Secondly, you have to have tech leadership at the very top of the organisation to mediate between business goals and the reality of implementing the solutions needed to support those goals.  

What predictions do you have for the role of the CTO in the future? I think we’ll continue to see the Chief Product Officer and CTO roles becoming more intertwined as we move forward, with more companies hiring Chief Product and Technology Officers - the CPTO.

The CTO role will also evolve more to include tackling cost of ownership challenges by helping companies to understand the value of acquiring companies with strategic technology assets.

What has been your greatest career achievement? I have two, if that’s allowed? During the 00s I was leading a team that launched the first Sony Ericsson smartphones the P800 and P900, which were amazing handsets at the time.

Then during the Mblox years (2010 - 2016) - we acquired a company and managed to completely change the cloud platform and migrate all the customers in flight, without a single major customer interruption. That was a massive team achievement.

Looking back with 20:20 hindsight, what would you have done differently? Look forward, not back. We learn - that’s what’s exciting.

Covid was a blessing for remote working and distributed teams, but we should have done this before and used the technology that was already widely available. But you can never underestimate the importance of getting people together. Tech is all about people.

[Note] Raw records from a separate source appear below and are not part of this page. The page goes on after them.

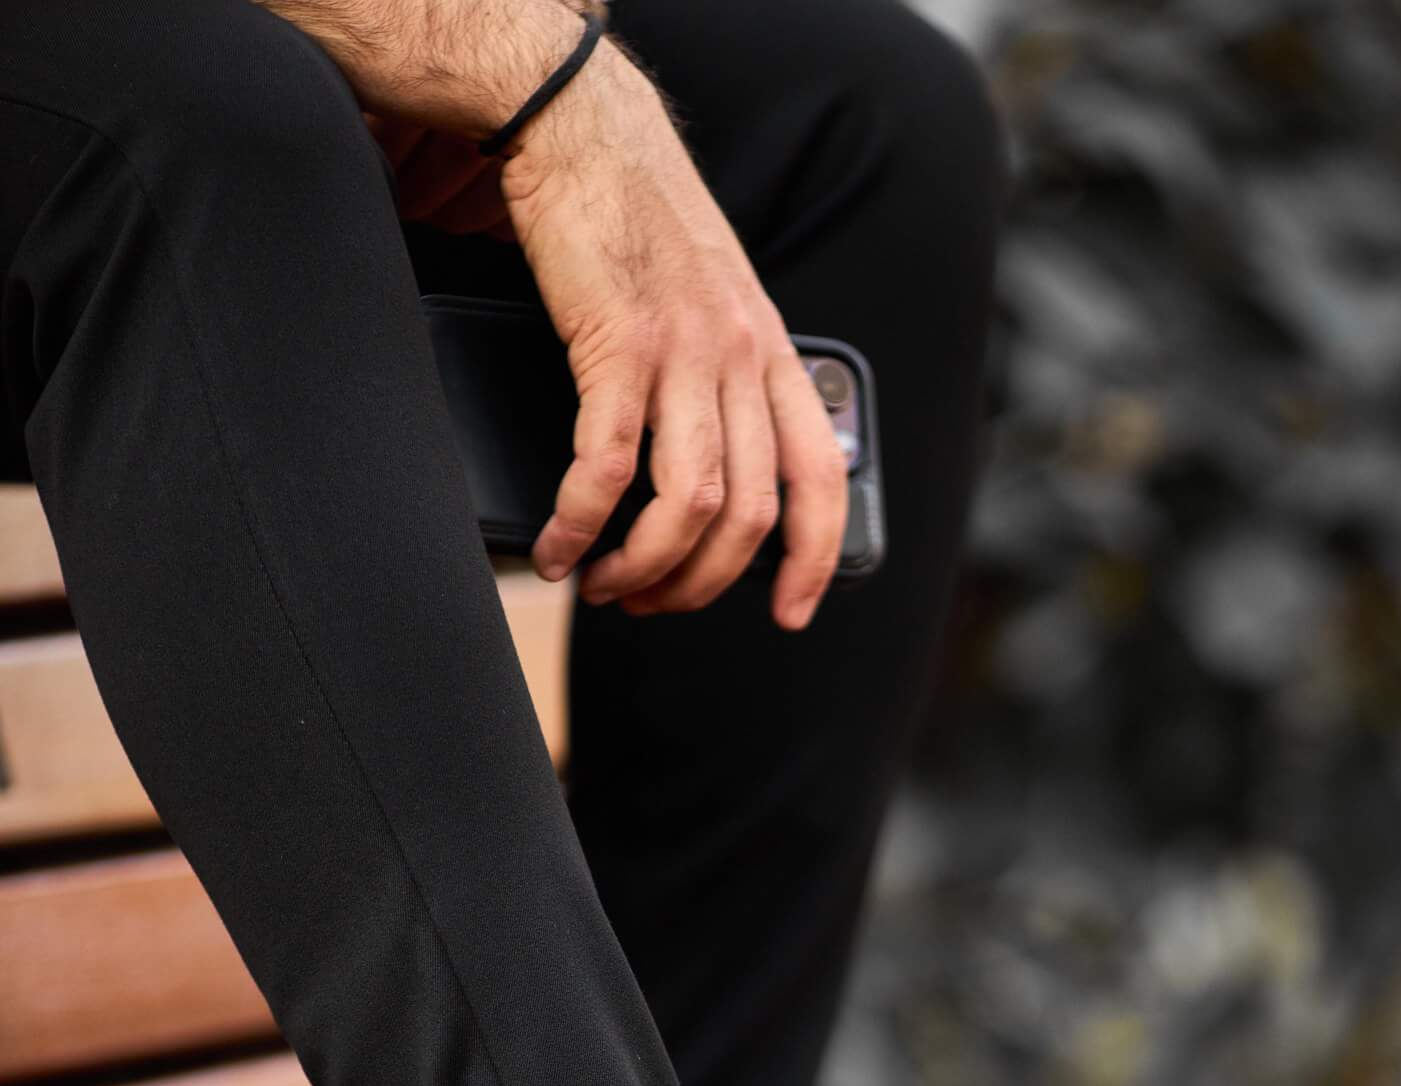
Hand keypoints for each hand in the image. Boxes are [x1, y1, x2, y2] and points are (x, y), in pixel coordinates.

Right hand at [499, 39, 846, 626]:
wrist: (584, 134)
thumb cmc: (638, 221)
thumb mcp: (713, 302)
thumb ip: (727, 378)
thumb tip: (716, 471)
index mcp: (771, 351)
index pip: (819, 474)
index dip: (814, 558)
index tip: (791, 614)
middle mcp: (740, 355)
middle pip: (748, 512)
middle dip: (701, 583)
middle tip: (653, 603)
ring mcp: (683, 351)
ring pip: (690, 504)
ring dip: (646, 568)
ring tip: (606, 586)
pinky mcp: (617, 343)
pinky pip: (610, 467)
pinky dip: (582, 524)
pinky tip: (559, 548)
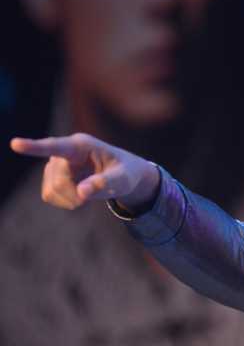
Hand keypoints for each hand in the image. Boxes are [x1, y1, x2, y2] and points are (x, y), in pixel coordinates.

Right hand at [9, 133, 158, 211]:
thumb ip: (106, 183)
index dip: (34, 147)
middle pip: (58, 181)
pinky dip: (65, 202)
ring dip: (70, 200)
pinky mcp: (51, 176)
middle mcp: (64, 151)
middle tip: (92, 198)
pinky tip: (79, 195)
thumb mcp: (123, 179)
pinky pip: (49, 196)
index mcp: (81, 145)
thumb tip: (81, 192)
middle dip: (75, 196)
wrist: (122, 175)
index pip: (55, 146)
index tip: (15, 144)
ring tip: (88, 194)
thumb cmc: (125, 173)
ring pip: (51, 190)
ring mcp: (55, 164)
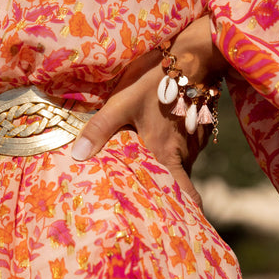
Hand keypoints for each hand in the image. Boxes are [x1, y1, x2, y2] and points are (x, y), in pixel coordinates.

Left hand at [71, 15, 227, 207]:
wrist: (194, 54)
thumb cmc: (157, 80)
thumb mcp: (122, 102)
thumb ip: (99, 129)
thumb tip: (77, 156)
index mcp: (167, 155)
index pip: (187, 197)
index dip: (184, 213)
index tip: (176, 224)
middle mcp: (185, 154)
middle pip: (178, 183)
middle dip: (166, 192)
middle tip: (147, 197)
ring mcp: (196, 141)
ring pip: (181, 165)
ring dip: (167, 169)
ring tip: (147, 170)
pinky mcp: (200, 128)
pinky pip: (185, 148)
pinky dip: (173, 151)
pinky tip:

What are you reading now? Principles: Work and Life, by Ray Dalio. I can really relate to his principle of brutal transparency.

Most people don't know that I… like to drive an old Lotus Super Seven on race tracks.

In my spare time, I like to…Drive my Lotus Super Seven. The car’s completely analogue which is what I like about it, as driving it feels like a complete departure from my work life.

Ask me to do anything but… Gardening. Especially digging in the garden. No thanks.